Miller filed a four-count complaint in the circuit court of Kanawha County, West Virginia, alleging the following: Count I, breach of contract; Count II, wrongful termination on the basis of age discrimination in violation of West Virginia law and public policy; Count III, wrongful termination on the basis of disability discrimination in violation of West Virginia law; and Count IV, that he was wrongfully denied 401K and other benefits by being terminated only 45 days before he would have been fully vested in Terramite’s retirement plan. Terramite then removed this action to federal district court, asserting that Count IV stated a federal claim under ERISA.

On September 3, 2003, Terramite moved for summary judgment. On September 18, 2003, Miller opposed summary judgment on all but the contract claim, for which he sought dismissal due to his own failure to produce a genuine issue of mate *539 rial fact.
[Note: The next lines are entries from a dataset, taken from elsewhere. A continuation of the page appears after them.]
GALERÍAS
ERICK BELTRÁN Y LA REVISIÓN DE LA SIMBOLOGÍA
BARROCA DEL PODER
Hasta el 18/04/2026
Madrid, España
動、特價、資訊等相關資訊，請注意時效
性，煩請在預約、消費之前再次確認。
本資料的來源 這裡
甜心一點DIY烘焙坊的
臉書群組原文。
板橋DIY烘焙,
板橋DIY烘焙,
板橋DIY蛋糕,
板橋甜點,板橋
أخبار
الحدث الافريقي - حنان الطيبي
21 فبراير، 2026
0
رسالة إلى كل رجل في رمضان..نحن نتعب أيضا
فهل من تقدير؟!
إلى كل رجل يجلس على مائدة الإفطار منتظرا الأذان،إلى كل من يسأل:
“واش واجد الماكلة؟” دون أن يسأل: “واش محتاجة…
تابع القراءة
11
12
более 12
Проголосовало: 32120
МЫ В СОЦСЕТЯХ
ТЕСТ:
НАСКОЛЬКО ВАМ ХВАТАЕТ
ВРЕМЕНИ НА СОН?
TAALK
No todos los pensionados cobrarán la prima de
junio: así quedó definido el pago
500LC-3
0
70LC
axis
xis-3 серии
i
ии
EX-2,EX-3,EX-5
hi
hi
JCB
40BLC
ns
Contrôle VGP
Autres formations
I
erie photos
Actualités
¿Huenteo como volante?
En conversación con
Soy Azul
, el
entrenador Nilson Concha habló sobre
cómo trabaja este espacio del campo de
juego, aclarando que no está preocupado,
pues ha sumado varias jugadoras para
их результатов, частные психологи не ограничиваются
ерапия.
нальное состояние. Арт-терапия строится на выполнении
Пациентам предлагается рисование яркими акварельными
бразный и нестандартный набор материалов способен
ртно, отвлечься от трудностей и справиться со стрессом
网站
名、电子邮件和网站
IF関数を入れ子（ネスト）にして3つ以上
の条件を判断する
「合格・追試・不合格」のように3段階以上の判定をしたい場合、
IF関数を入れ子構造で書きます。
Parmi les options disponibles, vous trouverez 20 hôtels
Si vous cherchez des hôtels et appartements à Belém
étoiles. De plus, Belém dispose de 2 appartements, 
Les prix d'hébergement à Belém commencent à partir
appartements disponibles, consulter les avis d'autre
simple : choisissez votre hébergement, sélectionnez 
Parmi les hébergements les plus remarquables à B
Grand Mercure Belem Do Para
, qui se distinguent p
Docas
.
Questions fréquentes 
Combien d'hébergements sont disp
Miller did not move to dismiss his ERISA claim that Terramite -wrongfully denied him retirement benefits, in spite of the fact that discovery in August had revealed that Miller had received all he was due on the retirement account. Instead, in his opposition to summary judgment, Miller attempted to alter his ERISA argument, asserting that the claim for retirement benefits included a claim that Terramite discriminated against him with regard to the employee medical benefits plan because of the increased expenses he incurred to treat his diabetes and depression.

Over a month later, on Thursday, October 30, 2003, Miller sought to voluntarily dismiss the ERISA claim and to remand the entire action to state court. Two business days later, the district court granted summary judgment in favor of Terramite, treating the unopposed motion to dismiss the contract claim as a motion to amend under Rule 15 of the Federal Rules of Civil Procedure and noting that Rule 15 was the proper vehicle to accomplish a partial dismissal. The court granted the motion and dismissed the contract claim. The district court denied Miller’s request for voluntary dismissal of the ERISA claim and for remand of the case to state court, “because it is untimely and would waste judicial resources.” (J.A. at 191 n. 2.) The district court then concluded that Miller had failed to raise a question of fact on the ERISA claim. Specifically, the court found no evidence that Terramite intended to deny Miller any employee benefits through the layoff and no evidence that Terramite had any information about Miller’s medical costs. The district court also concluded that the undisputed evidence raised no inference of either age or disability discrimination under the West Virginia Human Rights Act. Miller appeals.

II.

A.

Miller first challenges the district court’s decision to deny his last-minute motion to voluntarily dismiss the ERISA claim and to remand the case to state court. Miller asserts on appeal that a Rule 41(a)(2) voluntary dismissal should have been granted because, “while not expressly stating so” (Appellant’s Br.